Now, the residents and environmental groups that brought the lawsuit will have to decide whether to appeal the decision to the state's top court. 

In 2012, Painted Post officials approved a five-year water sales agreement with SWEPI, LP, the Shell subsidiary. Under the agreement, SWEPI was able to withdraw up to a million gallons of water per day from a village aquifer; it was using the water for hydraulic fracturing in Pennsylvania natural gas wells.

Over the five-year life of the agreement, the village would have received a minimum of $3.2 million. Because the withdrawals were tied to fracking, anti-fracking activists have followed the case closely.


Previously, a judge sided with the residents and environmental groups that challenged the deal. In his March 2013 decision, State Supreme Court Justice Kenneth Fisher voided the water sale agreement. His decision said that the village did not conduct an adequate environmental review before entering into the agreement.
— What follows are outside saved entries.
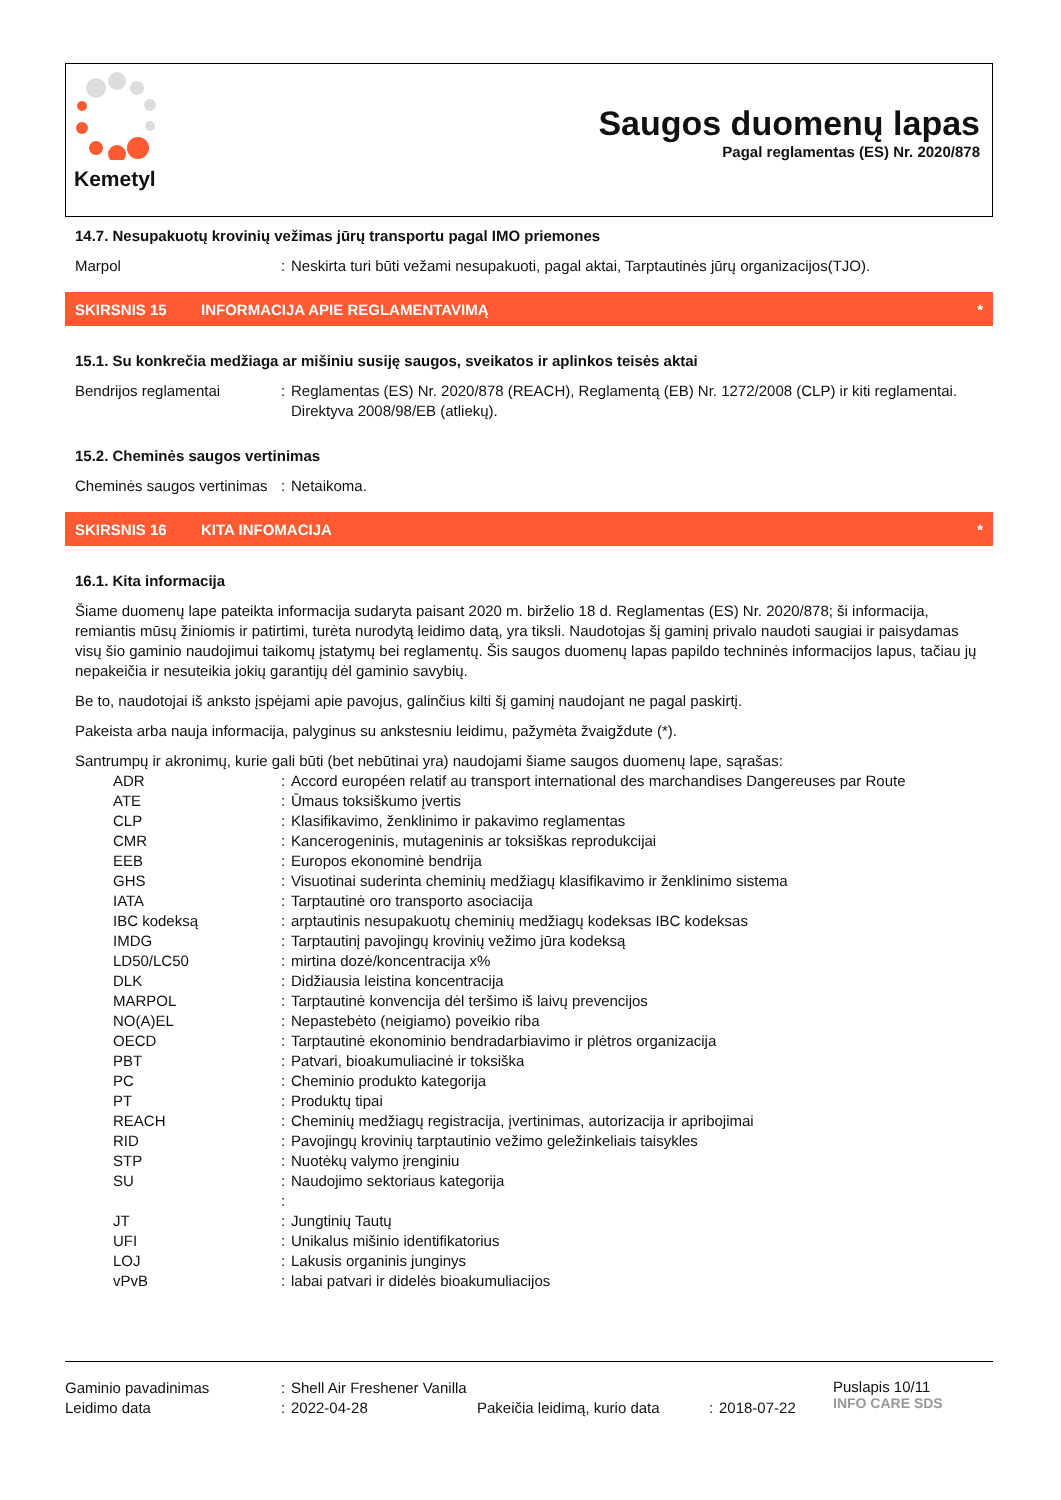Kemetyl
Saugos duomenų lapas
Pagal reglamentas (ES) Nr. 2020/878
14.7. Nesupakuotų krovinių vežimas jūrų transportu pagal IMO priemones
| Marpol | : | Neskirta turi būti vežami nesupakuoti, pagal aktai, Tarptautinės jūrų organizacijos(TJO). |
SKIRSNIS 15
INFORMACIJA APIE REGLAMENTAVIMĄ
*
15.1. Su konkrečia medžiaga ar mišiniu susiję saugos, sveikatos ir aplinkos teisės aktai
| Bendrijos reglamentai | : | Reglamentas (ES) Nr. 2020/878 (REACH), Reglamentą (EB) Nr. 1272/2008 (CLP) ir kiti reglamentai. Direktyva 2008/98/EB (atliekų). |
15.2. Cheminės saugos vertinimas
| Cheminės saugos vertinimas | : | Netaikoma. |
SKIRSNIS 16 KITA INFOMACIJA
*
16.1. Kita informacija
Šiame duomenų lape pateikta informacija sudaryta paisant 2020 m. birželio 18 d. Reglamentas (ES) Nr. 2020/878; ši informacija, remiantis mūsų žiniomis ir patirtimi, turėta nurodytą leidimo datą, yra tiksli. Naudotojas šį gaminį privalo naudoti saugiai ir paisydamas visų šio gaminio naudojimui taikomų įstatymų bei reglamentų. Šis saugos duomenų lapas papildo techninės informacijos lapus, tačiau jų nepakeičia ir nesuteikia jokių garantijų dėl gaminio savybių.
Be to, naudotojai iš anksto įspėjami apie pavojus, galinčius kilti šį gaminį naudojant ne pagal paskirtį.
Pakeista arba nauja informacija, palyginus su ankstesniu leidimu, pažymėta žvaigždute (*).
Santrumpų ir akronimų, kurie gali būti (bet nebūtinai yra) naudojami šiame saugos duomenų lape, sąrašas:
| ADR | : | Accord européen relatif au transport international des marchandises Dangereuses par Route |
| ATE | : | Ūmaus toksiškumo įvertis |
| CLP | : | Klasifikavimo, ženklinimo ir pakavimo reglamentas |
| CMR | : | Kancerogeninis, mutageninis ar toksiškas reprodukcijai |
| EEB | : | Europos ekonominė bendrija |
| GHS | : | Visuotinai suderinta cheminių medžiagų klasifikavimo ir ženklinimo sistema |
| IATA | : | Tarptautinė oro transporto asociacija |
| IBC kodeksą | : | arptautinis nesupakuotų cheminių medžiagų kodeksas IBC kodeksas |
| IMDG | : | Tarptautinį pavojingų krovinių vežimo jūra kodeksą |
| LD50/LC50 | : | mirtina dozė/koncentracija x% |
| DLK | : | Didžiausia leistina koncentracija |
| MARPOL | : | Tarptautinė konvencija dėl teršimo iš laivų prevencijos |
| NO(A)EL | : | Nepastebėto (neigiamo) poveikio riba |
| OECD | : | Tarptautinė ekonominio bendradarbiavimo ir plėtros organizacija |
| PBT | : | Patvari, bioakumuliacinė ir toksiška |
| PC | : | Cheminio produkto kategorija |
| PT | : | Produktų tipai |
| REACH | : | Cheminių medžiagų registracija, įvertinimas, autorizacija ir apribojimai |
| RID | : | Pavojingų krovinių tarptautinio vežimo geležinkeliais taisykles |
| STP | : | Nuotėkų valymo įrenginiu |
| SU | : | Naudojimo sektoriaus kategorija |
| | : | |
| JT | : | Jungtinių Tautų |
| UFI | : | Unikalus mišinio identifikatorius |
| LOJ | : | Lakusis organinis junginys |
| vPvB | : | labai patvari ir didelės bioakumuliacijos |
| Gaminio pavadinimas | : | Shell Air Freshener Vanilla | | | |
| Leidimo data | : | 2022-04-28 | Pakeičia leidimą, kurio data | : | 2018-07-22 |
Puslapis 10/11
INFO CARE SDS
Last week, a panel of Appellate Division justices reversed Fisher's decision. But it didn't rule on the adequacy of the village's environmental review. Instead, it struck down the lawsuit on relatively technical grounds; the justices said that none of the defendants had legal standing to challenge the environmental review.

Rachel Treichler, the attorney who represented the residents and environmental groups, says the two courts' differing decisions increase the likelihood that the state's top court, the Court of Appeals, would agree to hear the case. 

Treichler also says that, though it may no longer apply, Fisher's ruling still shows that the village's environmental review of the agreement is flawed.